I cannot stress enough the importance of relationships. Relationships are key in every single facet of life. On a personal level, if I didn’t have my wife and son to share my pains and successes with, there would be almost no point to attaining success.
Business is no different. Every day, multi-million dollar deals are struck over lunch, dinner or a beer. People do business with people, not businesses.
This is exceptionally true in the entertainment and media business, where the product (music) isn’t tangible. Whenever there is any semblance of trust involved, the personality and relationship become increasingly vital. Twenty years ago, it was common for a person to spend fifteen years with the same company. Moving around every few years was frowned upon and considered unstable or disloyal. These days, companies actually like to see a person who has experiences from multiple companies. Learning different ways of doing things.
As a musician, you are your own brand. So the relationships you build and the reputation that you create are your most vital assets. It’s actually way more important than the music itself.
Musicians are an interesting breed. At their core, they are creative expressionists. While music might be their business, most artists remember their struggle. Therefore, if you can get a successful artist to connect with you, you have a better chance of hitting their soft spot and having them give you an opportunity.
You are NOT going to capture somebody’s imagination by spamming them on email or twitter.
I’ll say that again: YOU ARE NOT GOING TO CAPTURE SOMEBODY’S IMAGINATION BY SPAMMING THEM ON EMAIL OR TWITTER.
One last time: YOU ARE NOT GOING TO CAPTURE SOMEBODY’S IMAGINATION BY SPAMMING THEM ON EMAIL OR TWITTER.

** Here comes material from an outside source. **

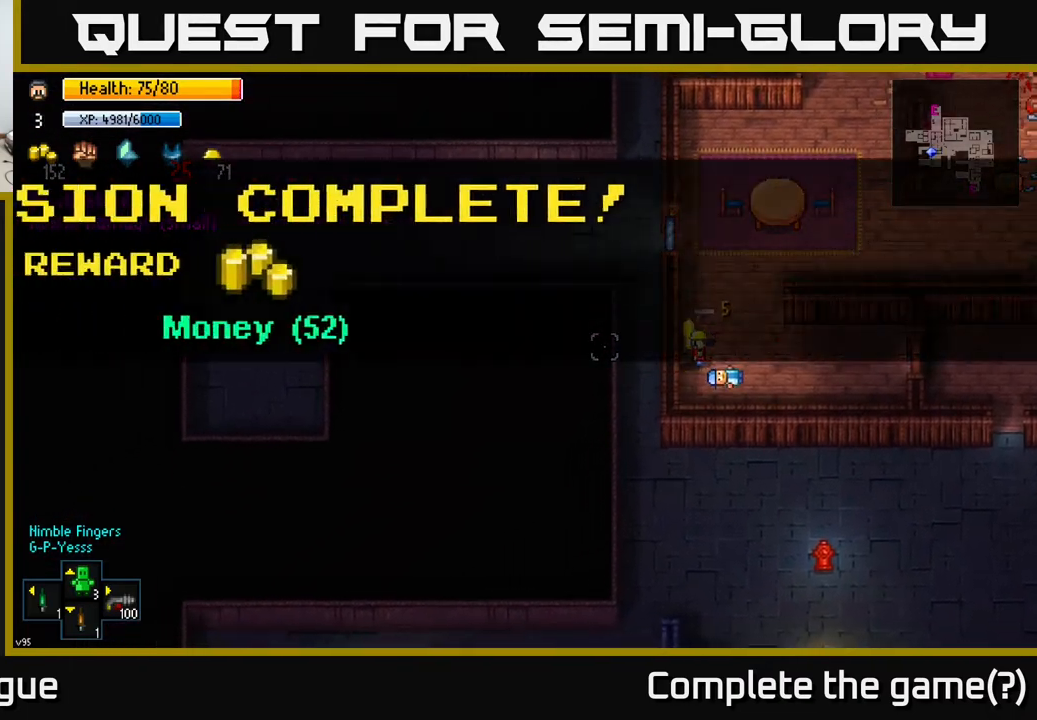
{"buttons": [], "left_stick": "center", "right_stick": "center", "events": [[100, "right_stick", "center"]]}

I could probably type that exact same line for the rest of this blog and still not be able to drive that point home enough. I know what an artist feels. You feel that your music is just SO good that all you need is the right person to hear it. You hear stories of Dr. Dre hearing an Eminem demo and flying him out to LA to sign him. Or Eminem hearing a 50 Cent mixtape and signing him on the spot. That’s why artists send spam. They don’t care that 99% of it gets ignored or deleted. They think if only that one right person listens, you’ll be set.
That isn’t how it works.
The only way you give yourself a chance at being a successful musician is to work hard. You can’t build a reputation in a day or within a conversation. It’s an extremely slow process and there is simply no shortcut.
So how do you do this? First, by looking at everything you do through the other person’s perspective. Before you ask anyone something, ask how is this beneficial to the other person? When you ask someone to listen to your music, asking them to give you their time. You’re also asking them to share their expertise with you – expertise that they’ve spent years amassing. That has a value.
Here’s an example. Suppose you’re a barber and all your friends come in and ask you for free shape ups, it’d be annoying and you wouldn’t make much money. Now, imagine a stranger walks into your shop and ask for a free shape up. Then, imagine a bunch of strangers come in and ask for shape ups.
Pretty annoying, huh?
Well, what do you think it’s like when you ask a professional musician to listen to your music and give you their expert opinion? See, from your perspective, it’s only four minutes of their life. They’re very fortunate to be professional musicians and they should give you a chance. But from their perspective, you’re walking into their shop asking for free cuts before even introducing yourself.
You know who that barber probably gives free cuts to? His closest few friends. Who else? Maybe the bartender across the street who gives him free beers. Or the guy who works at Nike who gets him a discount on sneakers. He might not mind trading services for something of value. But “c’mon b, a shape up will only take you ten minutes” isn’t valuable to him.
Does that put things into perspective for you a bit? So now, approach musicians from that angle. First off, you might not have anything of value that Just Blaze needs. Don’t get frustrated. You probably do have something that Beewirks needs. It all ties back into reputation and hard work. Find a way to help some of the musicians who are still on the come up. Try and become valuable to as many different people as possible. This is a very small industry and word gets around.
Approach every situation from the perspective of “how will this benefit them”. Eventually, you’ll earn a reputation of being a valuable person to know and it’ll open up all sorts of opportunities. People will want to help you. But it takes time. So be ready to invest.